The NRC has “repeatedly made public statements” related to the Yucca Mountain stalemate, in October 2020, for example, approving a request to substantially curtail spending associated with the licensing of the permanent repository, Balderas noted. Yet, the NRC and CISF applicants “unjustifiably rely on the assumption and predetermination that a permanent repository will be built by 2048. This claim is without merit and threatens to render the proposed CISFs permanent de facto storage facilities without the safeguards and assessment of impacts of a permanent facility,” he argued. 

“There is no good explanation for NRC’s disregard for the NWPA. Clearly, NRC’s job is not to create a political policy alternative to the status quo, or to second guess Congress,” he said. 

NRC Reviewing CISFs as Private Projects, Sidestepping NWPA Logjam

The NRC declined to comment on New Mexico’s lawsuit, telling POWER on March 31 that it does not comment on pending litigation. 

However, according to transcripts of several hearings related to the separate proceedings, agency officials have sought to address most of these concerns about the CISFs. Last April, pivotally, the commission also issued an order denying appeals from several petitioners on similar arguments. 

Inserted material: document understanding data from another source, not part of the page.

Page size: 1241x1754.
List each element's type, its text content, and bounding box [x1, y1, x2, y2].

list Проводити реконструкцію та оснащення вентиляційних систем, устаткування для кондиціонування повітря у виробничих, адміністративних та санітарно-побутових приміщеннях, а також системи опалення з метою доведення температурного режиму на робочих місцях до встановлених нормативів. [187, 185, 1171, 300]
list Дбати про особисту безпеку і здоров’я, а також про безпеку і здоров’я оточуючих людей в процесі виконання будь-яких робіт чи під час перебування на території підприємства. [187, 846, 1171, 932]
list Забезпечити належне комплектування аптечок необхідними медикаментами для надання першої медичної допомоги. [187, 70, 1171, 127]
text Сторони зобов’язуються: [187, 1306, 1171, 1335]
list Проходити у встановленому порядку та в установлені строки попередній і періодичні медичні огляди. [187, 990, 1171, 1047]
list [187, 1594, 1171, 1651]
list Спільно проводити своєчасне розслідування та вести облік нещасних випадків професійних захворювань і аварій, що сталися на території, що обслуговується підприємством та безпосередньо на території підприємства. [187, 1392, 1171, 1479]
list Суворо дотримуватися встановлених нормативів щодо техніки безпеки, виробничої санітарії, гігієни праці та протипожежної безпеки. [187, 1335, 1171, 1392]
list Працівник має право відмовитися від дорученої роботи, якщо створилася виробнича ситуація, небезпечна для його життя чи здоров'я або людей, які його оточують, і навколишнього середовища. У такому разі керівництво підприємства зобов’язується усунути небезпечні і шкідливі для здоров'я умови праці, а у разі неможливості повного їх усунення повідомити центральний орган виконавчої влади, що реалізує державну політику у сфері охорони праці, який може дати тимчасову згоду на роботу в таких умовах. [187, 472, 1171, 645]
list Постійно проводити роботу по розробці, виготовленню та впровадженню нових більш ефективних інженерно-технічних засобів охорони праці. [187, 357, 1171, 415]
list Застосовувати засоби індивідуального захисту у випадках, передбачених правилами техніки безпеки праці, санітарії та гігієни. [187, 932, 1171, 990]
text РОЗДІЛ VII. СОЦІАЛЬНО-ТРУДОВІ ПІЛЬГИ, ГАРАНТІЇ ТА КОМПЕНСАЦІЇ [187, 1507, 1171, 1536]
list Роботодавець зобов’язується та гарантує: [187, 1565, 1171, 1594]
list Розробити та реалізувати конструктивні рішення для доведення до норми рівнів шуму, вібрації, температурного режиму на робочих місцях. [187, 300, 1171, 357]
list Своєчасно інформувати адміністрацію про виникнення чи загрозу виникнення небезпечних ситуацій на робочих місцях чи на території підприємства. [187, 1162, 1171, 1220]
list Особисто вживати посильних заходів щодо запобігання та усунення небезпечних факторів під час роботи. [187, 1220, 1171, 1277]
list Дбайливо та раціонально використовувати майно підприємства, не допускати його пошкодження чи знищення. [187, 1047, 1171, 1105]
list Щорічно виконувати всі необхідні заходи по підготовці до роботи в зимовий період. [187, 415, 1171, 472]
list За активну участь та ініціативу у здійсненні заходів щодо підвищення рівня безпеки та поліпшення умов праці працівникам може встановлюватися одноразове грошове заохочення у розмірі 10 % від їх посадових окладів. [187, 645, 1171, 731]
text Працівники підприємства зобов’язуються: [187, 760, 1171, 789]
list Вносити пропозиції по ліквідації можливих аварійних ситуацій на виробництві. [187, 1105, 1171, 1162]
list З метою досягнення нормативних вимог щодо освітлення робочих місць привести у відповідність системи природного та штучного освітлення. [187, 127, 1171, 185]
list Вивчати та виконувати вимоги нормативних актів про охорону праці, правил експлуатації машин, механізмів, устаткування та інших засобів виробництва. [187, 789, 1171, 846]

In that case, where commissioners addressed five appeals of the Atomic Safety and Licensing Board’s denial of requests to intervene in Holtec’s CISF proceedings, petitioners included a number of environmental and citizens groups. These included anti-nuclear group Beyond Nuclear—which on Feb. 21 filed its own suit against the NRC in federal court to prevent the agency from licensing the Andrews County CISF. Contentions also came from minerals interest groups, Fasken Land and Minerals Ltd., and Permian Basin Land and Royalty Owners (PBLRO). 

In its April 2020 order, responding to contentions that Holtec’s CISF application “must be rejected outright because it contemplates storage contracts with the DOE, and such contracts would be illegal under the NWPA,” the commission noted that the NWPA does not prohibit a nuclear plant licensee from transferring SNF to another private entity. 

“The proposed license would authorize Holtec to take possession of the spent nuclear fuel in its CISF; the license itself would not violate the NWPA by transferring the title to the fuel, nor would it authorize Holtec or DOE to enter into storage contracts,” the order explains. “Holtec and DOE acknowledge that it would be illegal under NWPA for DOE to take title to the spent nuclear fuel at this time, although Holtec states that it hopes that Congress will amend the NWPA in the future.”